▶ **Problem**:
Each line of the records below that holds "Electromyography" should be returned.

Extracted data entries:
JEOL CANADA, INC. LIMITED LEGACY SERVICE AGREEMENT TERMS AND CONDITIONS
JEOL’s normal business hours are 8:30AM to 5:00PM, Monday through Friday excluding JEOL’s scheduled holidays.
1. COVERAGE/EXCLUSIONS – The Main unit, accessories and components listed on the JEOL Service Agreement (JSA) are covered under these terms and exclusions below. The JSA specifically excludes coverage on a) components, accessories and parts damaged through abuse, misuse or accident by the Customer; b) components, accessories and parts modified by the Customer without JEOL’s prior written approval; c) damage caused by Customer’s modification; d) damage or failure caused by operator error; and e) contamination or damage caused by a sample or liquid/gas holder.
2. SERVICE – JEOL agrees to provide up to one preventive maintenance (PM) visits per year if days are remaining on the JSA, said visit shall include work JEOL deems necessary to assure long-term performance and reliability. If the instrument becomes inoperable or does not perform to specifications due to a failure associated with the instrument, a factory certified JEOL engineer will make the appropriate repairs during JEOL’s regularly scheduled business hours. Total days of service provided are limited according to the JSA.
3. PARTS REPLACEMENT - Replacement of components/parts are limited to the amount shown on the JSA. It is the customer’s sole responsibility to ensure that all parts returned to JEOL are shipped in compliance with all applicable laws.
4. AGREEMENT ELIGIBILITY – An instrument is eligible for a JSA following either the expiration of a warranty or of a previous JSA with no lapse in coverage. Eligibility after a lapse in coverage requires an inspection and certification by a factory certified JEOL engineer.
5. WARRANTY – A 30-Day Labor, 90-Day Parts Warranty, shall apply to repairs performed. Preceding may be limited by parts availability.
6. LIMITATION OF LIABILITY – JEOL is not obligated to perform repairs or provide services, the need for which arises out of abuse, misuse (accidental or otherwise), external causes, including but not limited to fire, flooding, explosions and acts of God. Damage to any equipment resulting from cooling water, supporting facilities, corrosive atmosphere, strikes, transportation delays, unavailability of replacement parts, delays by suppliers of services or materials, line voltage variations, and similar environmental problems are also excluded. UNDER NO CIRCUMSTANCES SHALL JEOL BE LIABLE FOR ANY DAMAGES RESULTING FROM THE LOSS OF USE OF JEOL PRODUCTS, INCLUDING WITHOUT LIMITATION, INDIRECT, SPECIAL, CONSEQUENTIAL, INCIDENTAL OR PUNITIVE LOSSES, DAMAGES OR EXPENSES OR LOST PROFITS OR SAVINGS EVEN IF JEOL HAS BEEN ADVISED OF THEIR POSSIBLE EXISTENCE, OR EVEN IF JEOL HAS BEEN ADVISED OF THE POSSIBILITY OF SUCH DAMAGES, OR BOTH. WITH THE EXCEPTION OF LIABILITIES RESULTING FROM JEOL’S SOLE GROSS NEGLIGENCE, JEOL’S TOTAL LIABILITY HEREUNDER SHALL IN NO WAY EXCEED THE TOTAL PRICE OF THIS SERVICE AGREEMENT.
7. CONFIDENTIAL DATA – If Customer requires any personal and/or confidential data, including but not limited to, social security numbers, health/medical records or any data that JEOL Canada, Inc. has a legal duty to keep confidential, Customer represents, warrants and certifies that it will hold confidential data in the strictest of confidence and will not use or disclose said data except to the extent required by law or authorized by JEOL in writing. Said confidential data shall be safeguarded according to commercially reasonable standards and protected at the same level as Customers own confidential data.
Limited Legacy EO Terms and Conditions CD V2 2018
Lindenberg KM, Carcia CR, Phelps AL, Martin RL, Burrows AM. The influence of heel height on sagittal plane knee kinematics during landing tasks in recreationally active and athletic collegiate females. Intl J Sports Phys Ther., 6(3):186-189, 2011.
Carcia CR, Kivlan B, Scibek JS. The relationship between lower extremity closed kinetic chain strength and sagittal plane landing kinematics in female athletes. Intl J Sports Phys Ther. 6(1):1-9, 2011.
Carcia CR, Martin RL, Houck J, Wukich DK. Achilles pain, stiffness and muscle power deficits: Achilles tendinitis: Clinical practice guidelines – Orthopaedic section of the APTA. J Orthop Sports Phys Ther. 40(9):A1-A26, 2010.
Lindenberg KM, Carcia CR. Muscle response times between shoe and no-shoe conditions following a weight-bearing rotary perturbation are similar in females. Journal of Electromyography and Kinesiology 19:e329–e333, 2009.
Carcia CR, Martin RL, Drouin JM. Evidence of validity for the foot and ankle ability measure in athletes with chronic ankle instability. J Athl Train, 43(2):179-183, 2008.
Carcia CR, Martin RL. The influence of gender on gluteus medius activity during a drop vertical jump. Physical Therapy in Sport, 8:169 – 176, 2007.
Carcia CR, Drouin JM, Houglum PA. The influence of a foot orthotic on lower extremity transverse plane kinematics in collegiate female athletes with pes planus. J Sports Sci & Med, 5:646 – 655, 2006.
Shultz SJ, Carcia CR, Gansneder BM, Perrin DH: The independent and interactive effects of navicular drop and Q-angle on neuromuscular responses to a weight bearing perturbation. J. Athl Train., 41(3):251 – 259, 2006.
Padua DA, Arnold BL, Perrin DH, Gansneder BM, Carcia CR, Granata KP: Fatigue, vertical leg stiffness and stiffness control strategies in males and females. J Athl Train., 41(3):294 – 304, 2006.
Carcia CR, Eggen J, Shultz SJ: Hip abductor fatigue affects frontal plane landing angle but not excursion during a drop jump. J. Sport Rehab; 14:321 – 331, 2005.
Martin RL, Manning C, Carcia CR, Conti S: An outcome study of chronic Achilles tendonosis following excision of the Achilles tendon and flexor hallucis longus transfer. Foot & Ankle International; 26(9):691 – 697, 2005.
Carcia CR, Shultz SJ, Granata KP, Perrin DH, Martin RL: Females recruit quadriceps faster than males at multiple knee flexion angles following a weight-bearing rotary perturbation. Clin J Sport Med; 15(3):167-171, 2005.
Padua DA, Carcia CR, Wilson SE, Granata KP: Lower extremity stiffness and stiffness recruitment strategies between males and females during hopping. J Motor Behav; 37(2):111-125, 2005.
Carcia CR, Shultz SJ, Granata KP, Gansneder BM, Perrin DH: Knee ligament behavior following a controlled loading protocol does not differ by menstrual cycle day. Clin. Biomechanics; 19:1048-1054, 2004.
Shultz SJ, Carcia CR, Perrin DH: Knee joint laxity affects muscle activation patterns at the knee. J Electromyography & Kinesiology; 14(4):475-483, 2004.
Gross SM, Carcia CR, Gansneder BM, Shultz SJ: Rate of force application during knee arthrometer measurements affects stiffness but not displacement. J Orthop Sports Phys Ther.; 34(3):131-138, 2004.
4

▶ **Task output**:
Lindenberg KM, Carcia CR. Muscle response times between shoe and no-shoe conditions following a weight-bearing rotary perturbation are similar in females. Journal of Electromyography and Kinesiology 19:e329–e333, 2009.
Shultz SJ, Carcia CR, Perrin DH: Knee joint laxity affects muscle activation patterns at the knee. J Electromyography & Kinesiology; 14(4):475-483, 2004.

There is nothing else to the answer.